Dataset excerpts:

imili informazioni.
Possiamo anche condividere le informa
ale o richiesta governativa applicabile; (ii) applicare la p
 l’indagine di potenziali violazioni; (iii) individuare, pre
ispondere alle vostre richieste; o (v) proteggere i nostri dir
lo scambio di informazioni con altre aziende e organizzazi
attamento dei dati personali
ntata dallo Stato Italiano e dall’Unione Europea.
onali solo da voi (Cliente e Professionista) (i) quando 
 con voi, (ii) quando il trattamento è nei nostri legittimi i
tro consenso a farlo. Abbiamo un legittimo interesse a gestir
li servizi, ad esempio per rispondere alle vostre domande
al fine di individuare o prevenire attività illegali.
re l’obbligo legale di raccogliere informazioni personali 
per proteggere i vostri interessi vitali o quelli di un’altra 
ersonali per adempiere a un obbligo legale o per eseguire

### WORK INSTRUCTIONS
Every entry must be repeated exactly; none may be skipped.

### ANSWER FOR THIS EXERCISE
imili informazioni.
Possiamo anche condividere le informa
ale o richiesta governativa applicabile; (ii) applicare la p
 l’indagine di potenziali violazioni; (iii) individuare, pre
ispondere alle vostre richieste; o (v) proteggere i nostri dir
lo scambio di informazioni con altre aziende e organizzazi
attamento dei dati personali
ntata dallo Stato Italiano e dall’Unione Europea.
onali solo da voi (Cliente e Professionista) (i) quando 
 con voi, (ii) quando il trattamento è nei nostri legittimi i
tro consenso a farlo. Abbiamo un legittimo interesse a gestir
li servizi, ad esempio per rispondere alle vostre domande
al fine di individuare o prevenire attività illegali.
re l’obbligo legale di raccogliere informazioni personali 
per proteggere i vostri interessi vitali o quelli di un’altra 
ersonali per adempiere a un obbligo legale o per eseguire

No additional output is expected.